ACTIVITY: Transcribe each line of the material below, keeping every character unchanged.

Records taken from a dataset:
::::::::::
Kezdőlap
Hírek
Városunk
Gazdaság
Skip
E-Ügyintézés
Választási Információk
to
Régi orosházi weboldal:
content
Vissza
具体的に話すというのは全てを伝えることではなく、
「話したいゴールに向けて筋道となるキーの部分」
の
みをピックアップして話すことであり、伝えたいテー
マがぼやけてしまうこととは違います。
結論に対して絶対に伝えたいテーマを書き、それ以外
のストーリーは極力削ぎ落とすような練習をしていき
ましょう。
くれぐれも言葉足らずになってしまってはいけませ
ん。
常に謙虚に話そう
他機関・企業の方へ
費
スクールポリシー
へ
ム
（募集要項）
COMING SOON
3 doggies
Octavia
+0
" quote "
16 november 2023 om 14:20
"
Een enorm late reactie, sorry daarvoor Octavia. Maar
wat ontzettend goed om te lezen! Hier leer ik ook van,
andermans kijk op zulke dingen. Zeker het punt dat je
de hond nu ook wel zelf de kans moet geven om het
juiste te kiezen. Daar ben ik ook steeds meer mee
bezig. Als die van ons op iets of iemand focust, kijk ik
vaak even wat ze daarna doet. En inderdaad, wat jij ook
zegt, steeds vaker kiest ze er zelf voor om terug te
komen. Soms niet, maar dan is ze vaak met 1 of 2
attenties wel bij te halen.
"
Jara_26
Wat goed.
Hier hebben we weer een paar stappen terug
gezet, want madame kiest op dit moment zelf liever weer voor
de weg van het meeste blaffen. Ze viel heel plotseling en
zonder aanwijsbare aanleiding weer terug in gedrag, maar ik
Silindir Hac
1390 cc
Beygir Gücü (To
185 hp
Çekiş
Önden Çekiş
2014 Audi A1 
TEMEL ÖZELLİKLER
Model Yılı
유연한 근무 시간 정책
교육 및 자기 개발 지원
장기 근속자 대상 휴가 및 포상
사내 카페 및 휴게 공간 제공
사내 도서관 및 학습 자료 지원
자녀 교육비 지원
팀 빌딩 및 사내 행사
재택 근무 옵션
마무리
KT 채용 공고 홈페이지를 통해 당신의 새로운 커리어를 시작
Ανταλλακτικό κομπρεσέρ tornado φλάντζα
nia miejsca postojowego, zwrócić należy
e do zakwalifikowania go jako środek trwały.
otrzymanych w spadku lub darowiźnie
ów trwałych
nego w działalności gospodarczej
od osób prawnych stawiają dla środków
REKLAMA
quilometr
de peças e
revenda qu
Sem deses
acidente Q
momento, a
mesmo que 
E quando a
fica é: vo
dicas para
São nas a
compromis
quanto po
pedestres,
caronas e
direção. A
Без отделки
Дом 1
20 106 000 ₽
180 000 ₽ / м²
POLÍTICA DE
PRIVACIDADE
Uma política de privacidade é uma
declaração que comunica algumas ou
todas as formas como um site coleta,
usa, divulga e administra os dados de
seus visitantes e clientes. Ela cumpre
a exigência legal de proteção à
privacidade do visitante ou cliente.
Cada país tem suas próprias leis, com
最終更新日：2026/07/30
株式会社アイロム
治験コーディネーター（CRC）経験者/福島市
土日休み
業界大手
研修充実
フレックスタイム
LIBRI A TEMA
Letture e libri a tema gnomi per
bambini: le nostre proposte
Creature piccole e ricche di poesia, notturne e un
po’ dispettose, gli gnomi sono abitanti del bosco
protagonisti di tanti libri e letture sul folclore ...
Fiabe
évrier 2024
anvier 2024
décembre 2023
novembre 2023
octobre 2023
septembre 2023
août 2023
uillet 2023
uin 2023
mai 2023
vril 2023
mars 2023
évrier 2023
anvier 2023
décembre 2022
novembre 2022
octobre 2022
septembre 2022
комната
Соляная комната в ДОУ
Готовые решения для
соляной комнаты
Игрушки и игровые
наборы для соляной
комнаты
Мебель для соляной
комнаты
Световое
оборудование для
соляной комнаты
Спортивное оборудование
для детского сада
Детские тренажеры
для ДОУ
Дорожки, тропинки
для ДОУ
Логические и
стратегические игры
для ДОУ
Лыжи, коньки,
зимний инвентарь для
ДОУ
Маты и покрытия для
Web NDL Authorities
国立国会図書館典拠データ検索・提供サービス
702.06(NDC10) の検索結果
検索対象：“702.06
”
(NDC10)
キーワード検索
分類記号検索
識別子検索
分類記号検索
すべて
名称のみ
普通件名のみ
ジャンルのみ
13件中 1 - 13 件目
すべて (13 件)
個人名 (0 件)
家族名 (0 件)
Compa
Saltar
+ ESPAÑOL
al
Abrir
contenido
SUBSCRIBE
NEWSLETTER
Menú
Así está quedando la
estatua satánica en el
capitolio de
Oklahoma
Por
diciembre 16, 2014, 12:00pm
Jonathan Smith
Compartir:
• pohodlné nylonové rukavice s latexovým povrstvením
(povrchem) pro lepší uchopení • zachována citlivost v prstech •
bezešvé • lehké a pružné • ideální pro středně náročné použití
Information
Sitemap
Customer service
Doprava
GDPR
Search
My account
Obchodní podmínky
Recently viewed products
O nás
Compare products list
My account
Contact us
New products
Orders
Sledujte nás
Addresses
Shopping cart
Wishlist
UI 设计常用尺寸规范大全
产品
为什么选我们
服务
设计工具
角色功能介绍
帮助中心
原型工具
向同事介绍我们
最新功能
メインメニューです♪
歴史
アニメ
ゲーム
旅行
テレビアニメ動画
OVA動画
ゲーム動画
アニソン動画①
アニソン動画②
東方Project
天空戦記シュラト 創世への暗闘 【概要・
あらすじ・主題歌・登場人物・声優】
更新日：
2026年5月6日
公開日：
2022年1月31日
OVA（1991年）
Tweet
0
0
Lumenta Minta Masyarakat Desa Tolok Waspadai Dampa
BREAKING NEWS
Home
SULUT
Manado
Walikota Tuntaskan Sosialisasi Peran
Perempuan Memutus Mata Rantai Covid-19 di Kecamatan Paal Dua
::::::::::
RESPONSE TO THE EXERCISE:
Kezdőlap
Hírek
Városunk
Gazdaság
Skip
E-Ügyintézés
Választási Információk
to
Régi orosházi weboldal:
content
Vissza
具体的に話すというのは全てを伝えることではなく、
「話したいゴールに向けて筋道となるキーの部分」
の
みをピックアップして話すことであり、伝えたいテー
マがぼやけてしまうこととは違います。
結論に対して絶対に伝えたいテーマを書き、それ以外
のストーリーは極力削ぎ落とすような練習をしていき
ましょう。
くれぐれも言葉足らずになってしまってはいけませ
ん。
常に謙虚に話そう
他機関・企業の方へ
費
スクールポリシー
へ
ム
（募集要項）
COMING SOON
3 doggies
Octavia
+0
" quote "
16 november 2023 om 14:20
"
Een enorm late reactie, sorry daarvoor Octavia. Maar
wat ontzettend goed om te lezen! Hier leer ik ook van,
andermans kijk op zulke dingen. Zeker het punt dat je
de hond nu ook wel zelf de kans moet geven om het
juiste te kiezen. Daar ben ik ook steeds meer mee
bezig. Als die van ons op iets of iemand focust, kijk ik
vaak even wat ze daarna doet. En inderdaad, wat jij ook
zegt, steeds vaker kiest ze er zelf voor om terug te
komen. Soms niet, maar dan is ze vaak met 1 of 2
attenties wel bij te halen.
"
Jara_26
Wat goed.
Hier hebben we weer een paar stappen terug
gezet, want madame kiest op dit moment zelf liever weer voor
de weg van het meeste blaffen. Ze viel heel plotseling en
zonder aanwijsbare aanleiding weer terug in gedrag, maar ik
Silindir Hac
1390 cc
Beygir Gücü (To
185 hp
Çekiş
Önden Çekiş
2014 Audi A1 
TEMEL ÖZELLİKLER
Model Yılı
유연한 근무 시간 정책
교육 및 자기 개발 지원
장기 근속자 대상 휴가 및 포상
사내 카페 및 휴게 공간 제공
사내 도서관 및 학습 자료 지원
자녀 교육비 지원
팀 빌딩 및 사내 행사
재택 근무 옵션
마무리
KT 채용 공고 홈페이지를 통해 당신의 새로운 커리어를 시작
Ανταλλακτικό κομπρεσέρ tornado φλάντζα
nia miejsca postojowego, zwrócić należy
e do zakwalifikowania go jako środek trwały.
otrzymanych w spadku lub darowiźnie
ów trwałych
nego w działalności gospodarczej
od osób prawnych stawiają dla środków
REKLAMA
quilometr
de peças e
revenda qu
Sem deses
acidente Q
momento, a
mesmo que 
E quando a
fica é: vo
dicas para
São nas a
compromis
quanto po
pedestres,
caronas e
direção. A
Без отделки
Дом 1
20 106 000 ₽
180 000 ₽ / м²
POLÍTICA DE
PRIVACIDADE
Uma política de privacidade é uma
declaração que comunica algumas ou
todas as formas como um site coleta,
usa, divulga e administra os dados de
seus visitantes e clientes. Ela cumpre
a exigência legal de proteção à
privacidade do visitante ou cliente.
Cada país tem suas próprias leis, com
最終更新日：2026/07/30
株式会社アイロム
治験コーディネーター（CRC）経験者/福島市
土日休み
業界大手
研修充実
フレックスタイム
LIBRI A TEMA
Letture e libri a tema gnomi per
bambini: le nostre proposte
Creature piccole e ricche di poesia, notturne e un
po’ dispettose, gli gnomi sono abitanti del bosco
protagonisti di tanti libri e letture sul folclore ...
Fiabe
évrier 2024
anvier 2024
décembre 2023
novembre 2023
octobre 2023
septembre 2023
août 2023
uillet 2023
uin 2023
mai 2023
vril 2023
mars 2023
évrier 2023
anvier 2023
décembre 2022
novembre 2022
octobre 2022
septembre 2022
комната
Соляная комната в ДОУ
Готовые решения для
соляной комнаты
Игрушки и игровые
наборы для соляной
комнаты
Мебель для соляной
комнаты
Световое
оборудование для
соляной комнаты
Спортивное оборудование
для детского сада
Детские тренажеры
для ДОУ
Дорожки, тропинки
для ДОУ
Логические и
стратегические игры
для ДОУ
Лыжи, коньки,
зимний инвентарь для
ДОУ
Маты и покрытия для
Web NDL Authorities
国立国会図書館典拠データ検索・提供サービス
702.06(NDC10) の検索結果
検索対象：“702.06
”
(NDC10)
キーワード検索
分類記号検索
識別子検索
分類記号検索
すべて
名称のみ
普通件名のみ
ジャンルのみ
13件中 1 - 13 件目
すべて (13 件)
個人名 (0 件)
家族名 (0 件)
Compa
Saltar
+ ESPAÑOL
al
Abrir
contenido
SUBSCRIBE
NEWSLETTER
Menú
Así está quedando la
estatua satánica en el
capitolio de
Oklahoma
Por
diciembre 16, 2014, 12:00pm
Jonathan Smith
Compartir:
• pohodlné nylonové rukavice s latexovým povrstvením
(povrchem) pro lepší uchopení • zachována citlivost v prstech •
bezešvé • lehké a pružné • ideální pro středně náročné použití
Information
Sitemap
Customer service
Doprava
GDPR
Search
My account
Obchodní podmínky
Recently viewed products
O nás
Compare products list
My account
Contact us
New products
Orders
Sledujte nás
Addresses
Shopping cart
Wishlist
UI 设计常用尺寸规范大全
产品
为什么选我们
服务
设计工具
角色功能介绍
帮助中心
原型工具
向同事介绍我们
最新功能
メインメニューです♪
歴史
アニメ
ゲーム
旅行
テレビアニメ動画
OVA動画
ゲーム動画
アニソン動画①
アニソン動画②
東方Project
天空戦記シュラト 創世への暗闘 【概要・
あらすじ・主題歌・登場人物・声優】
更新日：
2026年5月6日
公開日：
2022年1月31日
OVA（1991年）
Tweet
0
0
Lumenta Minta Masyarakat Desa Tolok Waspadai Dampa
BREAKING NEWS
Home
SULUT
Manado
Walikota Tuntaskan Sosialisasi Peran
Perempuan Memutus Mata Rantai Covid-19 di Kecamatan Paal Dua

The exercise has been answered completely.